S3 storage

Tusd can store files directly on AWS S3 or other compatible services, e.g. Minio. The uploaded file is directly transferred to S3 while the user is performing the upload without storing the entire file on disk first.

Configuration

To enable this backend, you must supply the corresponding access credentials and region information using environment variables and specify the bucket name using -s3-bucket, for example:

$ export AWS_ACCESS_KEY_ID=xxxxx
$ export AWS_SECRET_ACCESS_KEY=xxxxx
$ export AWS_REGION=eu-west-1
$ tusd -s3-bucket=my-test-bucket.com
[tusd] 2019/09/29 21:11:23 Using 's3://my-test-bucket.com' as S3 bucket for storage.
...

Credentials can also be loaded from a shared credentials file (~/.aws/credentials) as described in the AWS SDK for Go. You still need to declare the AWS_REGION value which isn’t conventionally associated with credentials.

Alternative endpoints

If you are using an S3-compatible service other than from AWS, you must configure the correct endpoint using -s3-endpoint. Please note that this value must start with http:// or https://, for example:

$ tusd -s3-bucket=my-test-bucket.com -s3-endpoint https://mystoreage.example.com
2024/02/20 15:33:45.474497 Using 'https://mystoreage.example.com/my-test-bucket.com' as S3 endpoint and bucket for storage.
...

Object prefix

If the bucket is also used to store files from other sources than tusd, it makes sense to use a custom prefix for all object relating to tusd. This can be achieved using the -s3-object-prefix flag. For example, the following configuration will cause the objects to be put under the uploads/ prefix in the bucket:

$ tusd -s3-bucket=my-test-bucket.com -s3-object-prefix=uploads/

AWS S3 Transfer Acceleration

If your S3 bucket has been configured for AWS S3 Transfer Acceleration and you want to make use of that service, you can direct tusd to automatically use the designated AWS acceleration endpoint for your bucket by including the optional command line flag -s3-transfer-acceleration as follows:

$ tusd -s3-bucket=my-test-bucket.com -s3-transfer-acceleration
[tusd] 2019/09/29 21:11:23 Using 's3://my-test-bucket.com' as S3 bucket for storage with AWS S3 Transfer Acceleration enabled.
...

Permissions

For full functionality of the S3 backend, the user accessing the bucket must have at least the following AWS IAM policy permissions for the bucket and all of its subresources:

s3:AbortMultipartUpload
s3:DeleteObject
s3:GetObject
s3:ListMultipartUploadParts
s3:PutObject

Storage format

Uploads on S3 are stored using multiple objects:

  • An informational object with the .info extension holds meta information about the uploads, as described in the section for all storage backends.
  • An S3 multipart upload is used to transfer the file piece-by-piece to S3 and reassemble the original file once the upload is finished. It is removed once the upload is finished.
  • A file object will contain the uploaded file. It will only be created once the entire upload is finished.
  • A temporary object with the .part extension may be created when the upload has been paused to store some temporary data which cannot be transferred to the S3 multipart upload due to its small size. Once the upload is resumed, the temporary object will be gone.
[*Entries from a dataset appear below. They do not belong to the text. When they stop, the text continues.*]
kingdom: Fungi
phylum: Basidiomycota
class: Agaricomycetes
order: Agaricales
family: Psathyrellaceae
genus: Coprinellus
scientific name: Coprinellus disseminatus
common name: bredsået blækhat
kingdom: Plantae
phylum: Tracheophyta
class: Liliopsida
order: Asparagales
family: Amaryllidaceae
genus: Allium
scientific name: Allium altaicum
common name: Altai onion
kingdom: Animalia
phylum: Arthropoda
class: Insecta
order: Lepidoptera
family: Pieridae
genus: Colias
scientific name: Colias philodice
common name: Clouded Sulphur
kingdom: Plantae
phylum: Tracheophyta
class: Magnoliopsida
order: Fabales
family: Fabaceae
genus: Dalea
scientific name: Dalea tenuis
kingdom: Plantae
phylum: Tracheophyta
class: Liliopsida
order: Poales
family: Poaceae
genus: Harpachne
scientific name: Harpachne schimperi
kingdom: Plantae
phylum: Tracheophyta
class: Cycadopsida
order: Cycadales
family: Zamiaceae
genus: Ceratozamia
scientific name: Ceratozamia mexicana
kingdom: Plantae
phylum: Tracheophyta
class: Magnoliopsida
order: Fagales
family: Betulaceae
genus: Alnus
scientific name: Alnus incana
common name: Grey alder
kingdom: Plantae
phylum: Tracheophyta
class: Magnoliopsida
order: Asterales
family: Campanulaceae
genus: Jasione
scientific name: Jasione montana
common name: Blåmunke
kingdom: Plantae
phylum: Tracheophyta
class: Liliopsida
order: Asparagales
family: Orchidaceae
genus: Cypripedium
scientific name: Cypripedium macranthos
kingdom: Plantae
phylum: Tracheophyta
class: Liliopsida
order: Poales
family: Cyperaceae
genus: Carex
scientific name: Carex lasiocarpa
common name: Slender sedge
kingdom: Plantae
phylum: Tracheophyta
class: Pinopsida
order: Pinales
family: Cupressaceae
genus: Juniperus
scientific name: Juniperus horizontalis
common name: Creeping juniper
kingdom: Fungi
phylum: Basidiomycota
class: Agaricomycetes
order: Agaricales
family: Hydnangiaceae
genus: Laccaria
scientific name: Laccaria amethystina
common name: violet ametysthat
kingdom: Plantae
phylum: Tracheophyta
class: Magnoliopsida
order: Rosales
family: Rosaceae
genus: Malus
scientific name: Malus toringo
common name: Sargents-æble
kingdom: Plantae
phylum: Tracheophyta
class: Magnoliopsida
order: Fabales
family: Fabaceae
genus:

By default, the objects are stored at the root of the bucket. For example the objects for the upload ID abcdef123 will be:

  • abcdef123.info: Informational object
  • abcdef123: File object
  • abcdef123.part: Temporary object

The file object is not visible in the S3 bucket before the upload is finished because the transferred file data is stored in the associated S3 multipart upload. Once the upload is complete, the chunks from the S3 multipart are reassembled into the file, creating the file object and removing the S3 multipart upload. In addition, the S3 multipart upload is not directly visible in the S3 bucket because it does not represent a complete object. Please don’t be confused if you don’t see the changes in the bucket while the file is being uploaded.

Metadata

If metadata is associated with the upload during creation, it will be added to the file object once the upload is finished. Because the metadata on S3 objects must only contain ASCII characters, tusd will replace every non-ASCII character with a question mark. For example, “Menü” will become “Men?”.

In addition, the metadata is also stored in the informational object, which can be used to retrieve the original metadata without any characters being replaced.

Considerations

When receiving a PATCH request, parts of its body will be temporarily stored on disk before they can be transferred to S3. This is necessary to meet the minimum part size for an S3 multipart upload enforced by S3 and to allow the AWS SDK to calculate a checksum. Once the part has been uploaded to S3, the temporary file will be removed immediately. Therefore, please ensure that the server running this storage backend has enough disk space available to hold these temporary files.